Başkanlık sistemi, Erdoğan’ın PKK terör örgütüyle kurduğu al-ver sürecinin bir pazarlık maddesidir. Erdoğan başkanlık karşılığında, terör örgütüne federasyon vaadinde bulunmuştur. Bunun yanı sıra Terörist başına ev hapsi, PKK’lılara af bu paketin içerisinde yer almaktadır.
Biz parlamenter sistemden yanayız. AKP’nin gündeme getirdiği başkanlık sistemi ülkeyi bölme projesidir. Tek adam rejimi kurma planıdır. Türkiye’yi muasır medeniyet seviyesinden 3. Dünya ülkeleri seviyesine indirme projesidir. Erdoğan’ın ülkeyi Kuzey Kore’ye çevirme hesabıdır. Başkanlıkla ilgili çizilen resim dünyada bir ülkenin başkanlık sistemiyle benzerlik gösteriyor. O da; Kuzey Kore Devlet Başkanlığı. Cumhurbaşkanına bizim tavsiyemiz hayallerini, Kaçak Sarayında Tarkan filmlerindeki gibi kıyafetler giydirilmiş kişileri merdivenlere dizerek ya da müsamere oynatarak doyuma ulaştırmasıdır.
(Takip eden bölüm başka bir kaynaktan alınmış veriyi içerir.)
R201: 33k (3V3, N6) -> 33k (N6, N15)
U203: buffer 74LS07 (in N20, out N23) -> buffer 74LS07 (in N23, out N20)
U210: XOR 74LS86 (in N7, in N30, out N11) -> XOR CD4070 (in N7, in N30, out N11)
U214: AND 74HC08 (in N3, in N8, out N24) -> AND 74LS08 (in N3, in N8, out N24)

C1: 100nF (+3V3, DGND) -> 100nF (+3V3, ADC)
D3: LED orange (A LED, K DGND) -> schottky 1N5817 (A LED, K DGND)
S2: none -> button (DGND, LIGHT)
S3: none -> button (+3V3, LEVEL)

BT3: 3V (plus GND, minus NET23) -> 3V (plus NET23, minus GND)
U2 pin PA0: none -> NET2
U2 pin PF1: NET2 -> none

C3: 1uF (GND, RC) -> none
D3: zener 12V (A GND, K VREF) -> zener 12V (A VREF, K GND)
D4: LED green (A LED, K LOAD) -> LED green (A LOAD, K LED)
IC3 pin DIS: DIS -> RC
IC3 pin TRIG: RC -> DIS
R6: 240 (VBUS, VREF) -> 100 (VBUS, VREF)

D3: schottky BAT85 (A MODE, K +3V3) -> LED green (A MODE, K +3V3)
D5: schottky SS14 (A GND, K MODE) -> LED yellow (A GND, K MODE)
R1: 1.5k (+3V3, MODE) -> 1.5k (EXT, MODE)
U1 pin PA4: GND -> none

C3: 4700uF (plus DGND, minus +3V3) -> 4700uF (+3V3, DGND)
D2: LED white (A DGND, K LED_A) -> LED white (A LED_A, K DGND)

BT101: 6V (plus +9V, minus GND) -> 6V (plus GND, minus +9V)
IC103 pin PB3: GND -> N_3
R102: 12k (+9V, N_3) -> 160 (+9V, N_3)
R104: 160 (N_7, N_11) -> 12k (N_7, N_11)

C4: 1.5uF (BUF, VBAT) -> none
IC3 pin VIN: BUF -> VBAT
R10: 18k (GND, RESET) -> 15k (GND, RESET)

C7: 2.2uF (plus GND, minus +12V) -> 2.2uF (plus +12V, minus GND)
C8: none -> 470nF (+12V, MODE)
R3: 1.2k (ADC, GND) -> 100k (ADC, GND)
E.A.: Son olarak, önümüzdeki seçimlerde Milliyetçi Hareket Partisi’ne oy verecek ve vermesini istediğiniz insanlara Gazete Bilkent aracılığıyla neler söylemek istersiniz?
Z.T.: Türkiye, zor bir döneme giriyor. Bir taraftan milletin birliği vatanın bütünlüğü üzerinden terör örgütü PKK ile pazarlık masalarına oturuluyor. Diğer taraftan Türk devleti tarihinde görülmemiş bir şekilde bölgesi ve dünyada yalnızlaşma tehlikesi ile karşı karşıya. İktidardaki kadro kendi heva ve hevesleri hayata geçirmek, yolsuzluk ve hırsızlıklarını örtebilmek için ülkeyi uçurumun eşiğine getirmiş durumda. 7 Haziran seçimleri Türkiye’yi kıyısına geldiği uçurumdan kurtarmak, diktatörlük heveslilerine dersini vermek, hukukta, ekonomide, sosyal hayatta restorasyonu sağlamak için hayati bir fırsat. Ben inanıyorum ki Ülkücüler, Türk milliyetçileri, önce vatan diyen, vatanın birliği ve bütünlüğünü her şeyin üstünde tutan, daha önce hangi partiye oy vermiş olursa olsun sağduyulu insanımız bu fırsatı iyi değerlendirecek, MHP’yi iktidara taşıyacaktır. Bugün Türkiye’yi içinde bulunduğu badireden kurtaracak yegane parti MHP, yegane kadro Türk milliyetçileridir. 12 yıldır AKP’nin uygulamalarından mağdur olanlar, ülkenin gittiği istikametten kaygı duyan seçmenlerden isteğimiz sandığa gidip oylarını 3 hilal için kullanmaları ve kullandıkları oylara da sahip çıkmalarıdır. Trafolara girecek ‘hırsız kedilere’ karşı da uyanık olmalarıdır.
E.A.: Şahsım ve Gazete Bilkent adına yeniden şükranlarımı sunuyorum.
Z.T.: Ben de sizlere teşekkür ediyor, çalışmalarınızda başarılar diliyorum.